Professors Baoguo Cui and Nancy Snow discussing guanxi.

Professors Baoguo Cui and Nancy Snow Discussing Guanxi

Seeking Global Connections

Snow’s Blog 9: Respect the Guanxi

November 20, 2007
By Nancy Snow

Nancy Snow, associate professor of communications, is a visiting senior scholar and professor in Beijing, China, through November. She is teaching a graduate course in public diplomacy at Tsinghua University’s School of Journalism and Communication, as well as working on joint research projects with Chinese faculty. While overseas, she will be sharing her experiences.

Lesson Nine: When in China, respect the concept of “guanxi” or connections.

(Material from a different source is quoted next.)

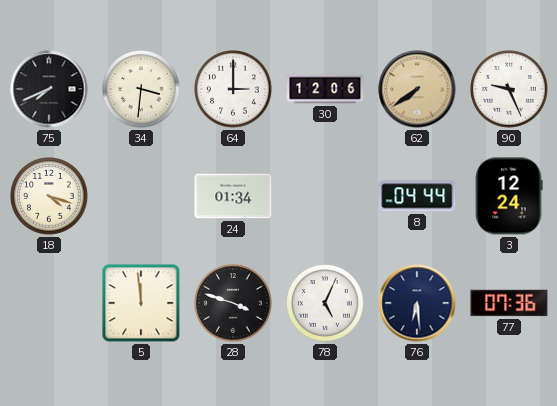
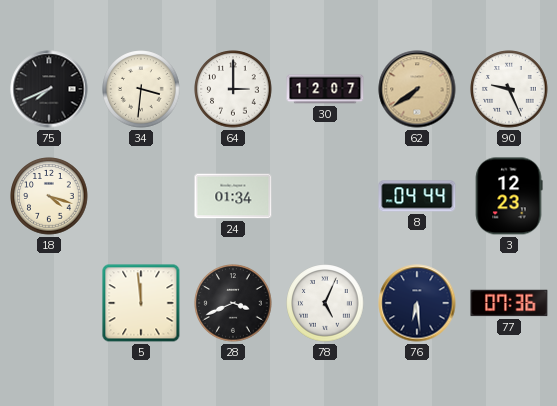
30: 12:06 -> 12:07
3: 12:24 -> 12:23
28: 3:48 -> 3:41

Back home, I am energized by meeting people and getting to know who they are and who or what they know. Such connecting does not always have any end goal in sight, but it often leads to the “I know someone who can help you” answer to a question. I’m curious about how each individual fits into a larger network. Think Malcolm Gladwell’s “The Tipping Point,” which I’m always recommending to my Chinese friends. I’ve assigned his book for reading in my Cal State Fullerton persuasive communications class and it’s always a winner, along with the classic Dale Carnegie “How to Win Friends and Influence People.”

In China, you have to secure the social deal to make it all happen. Knowing how to go about making and keeping connections is an art and science. The Chinese seem to be getting more sophisticated about purposive guanxi with every skyscraper built.

Robinson and I played basketball with these fellows. We won!
Robinson and I played basketball with these fellows. We won!

My Tsinghua students are very well versed in guanxi, particularly in the oft-repeated request for letters of recommendation. I believe that some think that I may hold a magic wand in my hand if I write a letter on their behalf. The problem is that my guanxi only goes so far. For instance, I’m reluctant to write a letter of recommendation for anyone I have not had in class and for whom I’ve not assigned a final grade. So far I’ve agreed to write just one letter of recommendation for a master’s student applying to the USC Annenberg School for Communication doctorate program. I’m not writing this as any favor. I believe this student is well qualified to successfully compete with fellow doctoral students in America. Her English is near perfect. She has served as my interpreter/translator on many occasions and is 100 percent professional in her demeanor.

Other students find out that I’m writing this letter and they approach me with great anticipation. They all are very charming and America is to many of them still a dream place to do a post-graduate degree. If I could, I would nod my head like Barbara Eden in “I Dream of Jeannie” and send them all to America. There’s no “Why do they hate us?” anxiety about the pull of higher education in America and these students are likely to become America’s greatest unofficial public diplomacy ambassadors.

America could very well be the online king of guanxi, though we may call it by a different name, such as social networking or schmoozing. Look at all our Web 2.0 connection creations, namely Facebook, MySpace, LinkedIn, Second Life, Friendster, eBay and craigslist, among many others. We’ve colonized the World Wide Web with our social networking prowess. Other countries are following suit by adapting the digital social network to their own needs.

Robinson Xiang, doctoral student, who has taught me much about Chinese traditions.
Robinson Xiang, doctoral student, who has taught me much about Chinese traditions.

In China, being able to eat heartily and drink a bit of alcohol (not in excess) is good guanxi. I had the experience of being offered Tsingtao beer when I was in Qingdao to deliver a speech about U.S. media coverage of the Made in China crisis. The conference officials turned to my Chinese friends with big satisfied smiles and proclaimed their pleasure at my willingness to try their local cuisine and famous local beer. Many officials came over to the table to say kind words and end with a “Kanpai” toast. I was careful not to over imbibe, which would certainly be bad guanxi. Nevertheless, being a teetotaler is probably not good guanxi, but a moderate drinker can hold one’s own.

The bottom line for good guanxi is a respectful appreciation for the social relation and a good memory. As Frederik Balfour reported in Business Week (11/08/07, “You Say Guanxi, I Say Schmoozing”): “Guanxi goes back thousands of years and is based on traditional values of loyalty, accountability and obligation — the notion that if somebody does you a favor, you will be expected to repay it one day.” Don’t just expect things to be handed to you but pay it forward.

I could never fully repay China in general and Beijing for all the good guanxi times I’ve had, but I’ll certainly keep trying.